** Records supplied **
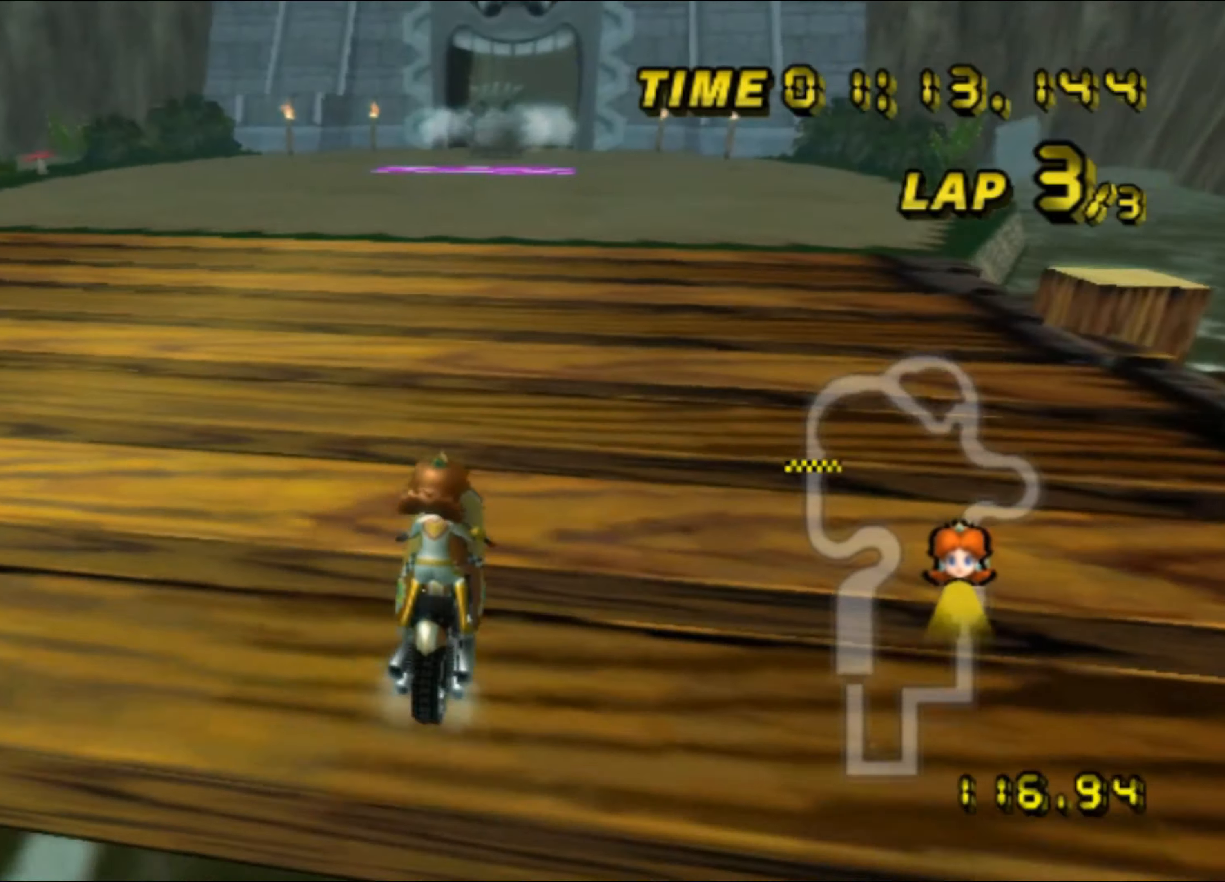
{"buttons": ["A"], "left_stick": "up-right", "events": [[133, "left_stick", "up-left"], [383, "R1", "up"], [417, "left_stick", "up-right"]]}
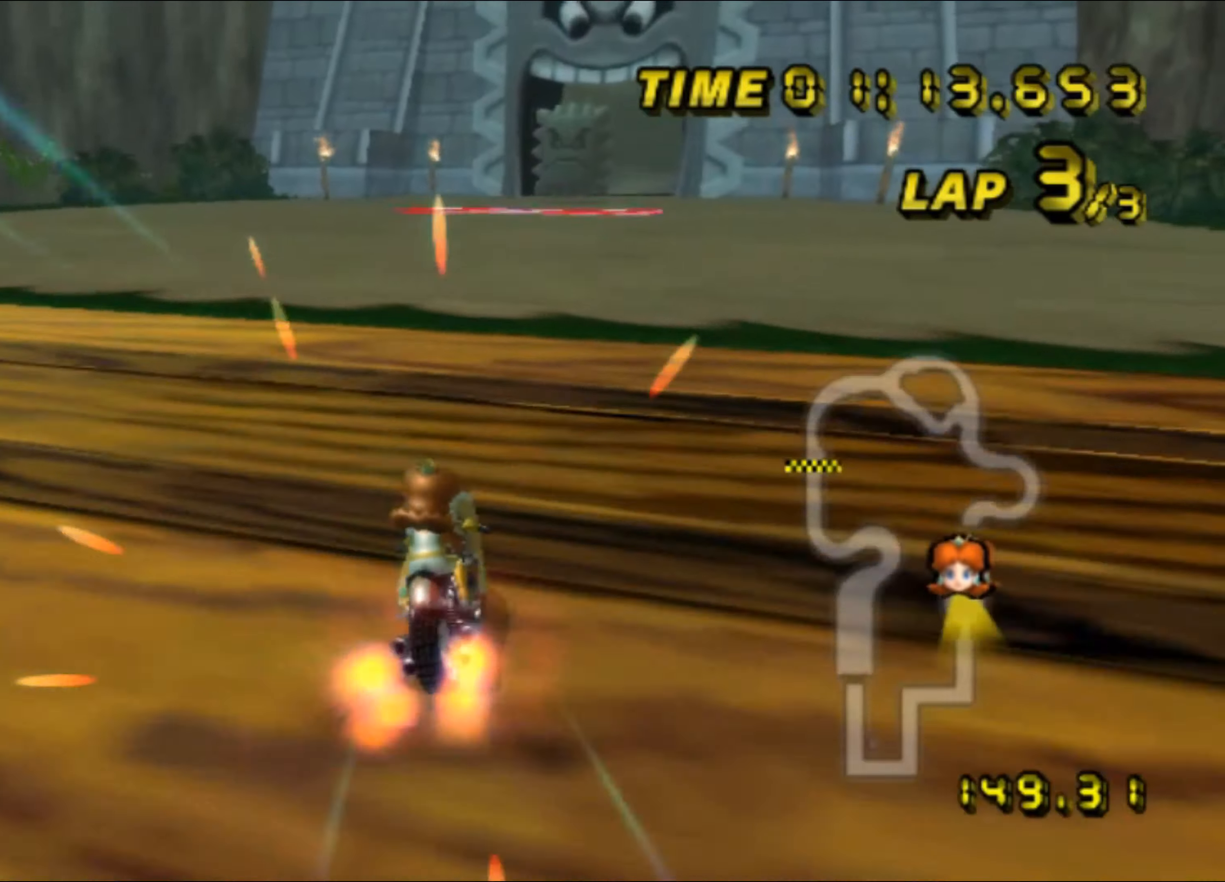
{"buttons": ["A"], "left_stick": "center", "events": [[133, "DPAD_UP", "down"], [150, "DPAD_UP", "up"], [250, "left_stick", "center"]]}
==
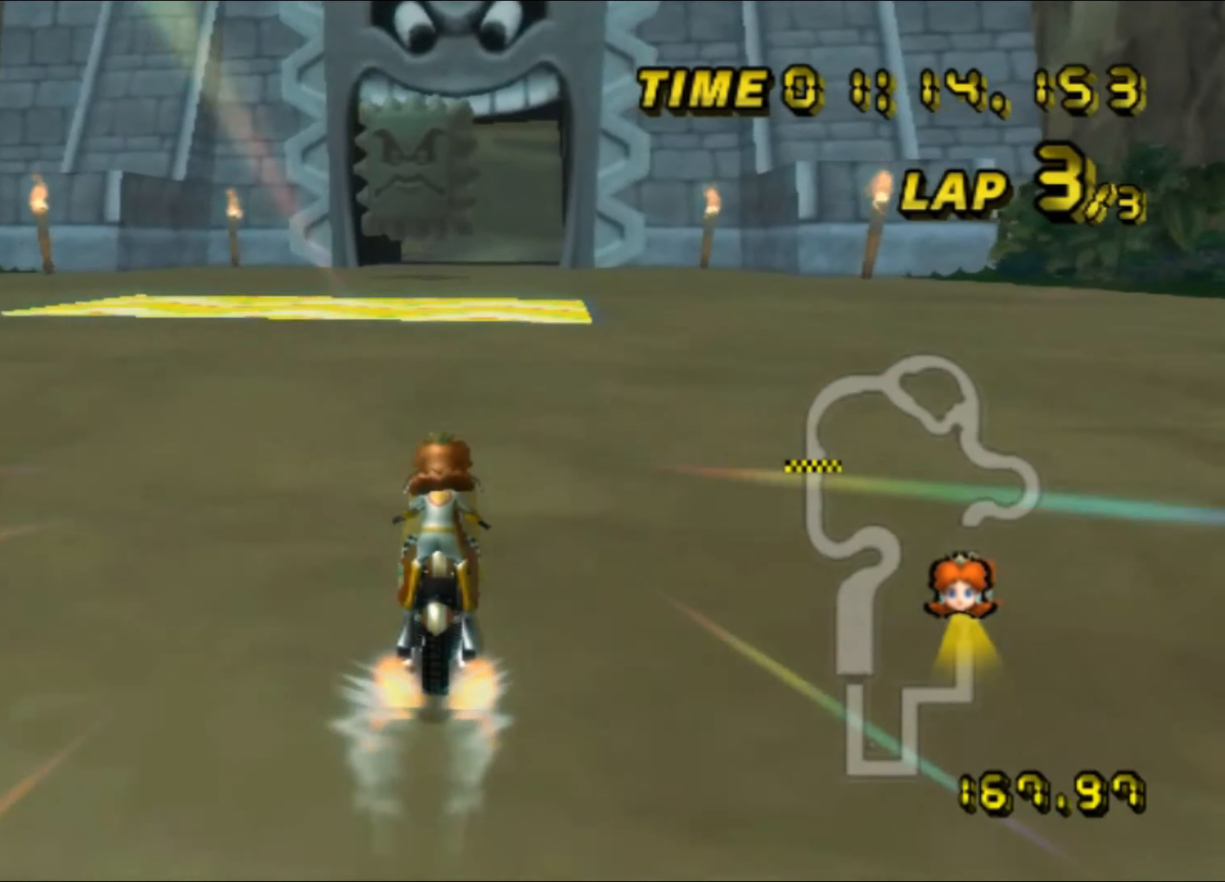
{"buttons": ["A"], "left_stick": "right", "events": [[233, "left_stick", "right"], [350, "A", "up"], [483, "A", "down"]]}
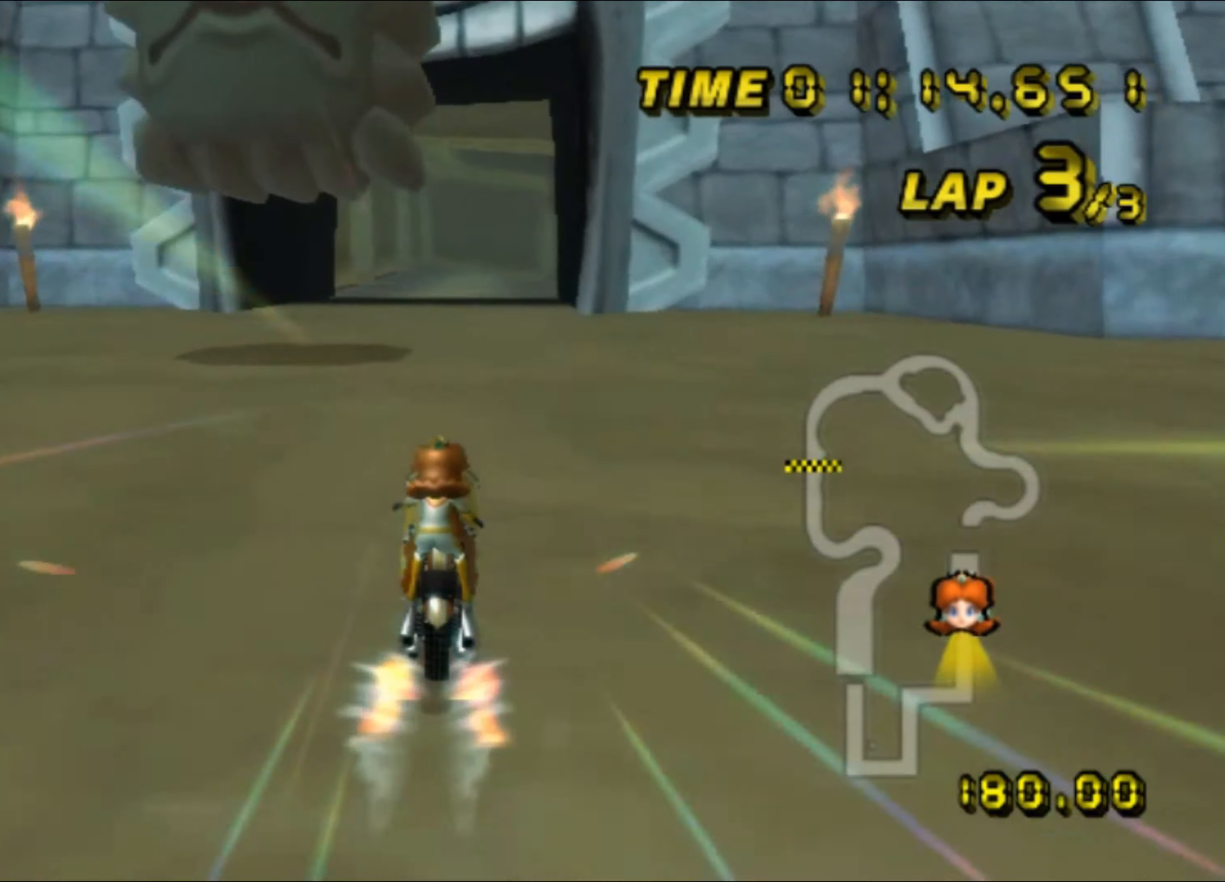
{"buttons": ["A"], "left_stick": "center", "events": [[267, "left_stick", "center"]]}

** How to complete this task **
Wherever a line above contains "center", copy that line.

** Response **
{"buttons": ["A"], "left_stick": "center", "events": [[133, "DPAD_UP", "down"], [150, "DPAD_UP", "up"], [250, "left_stick", "center"]]}
{"buttons": ["A"], "left_stick": "center", "events": [[267, "left_stick", "center"]]}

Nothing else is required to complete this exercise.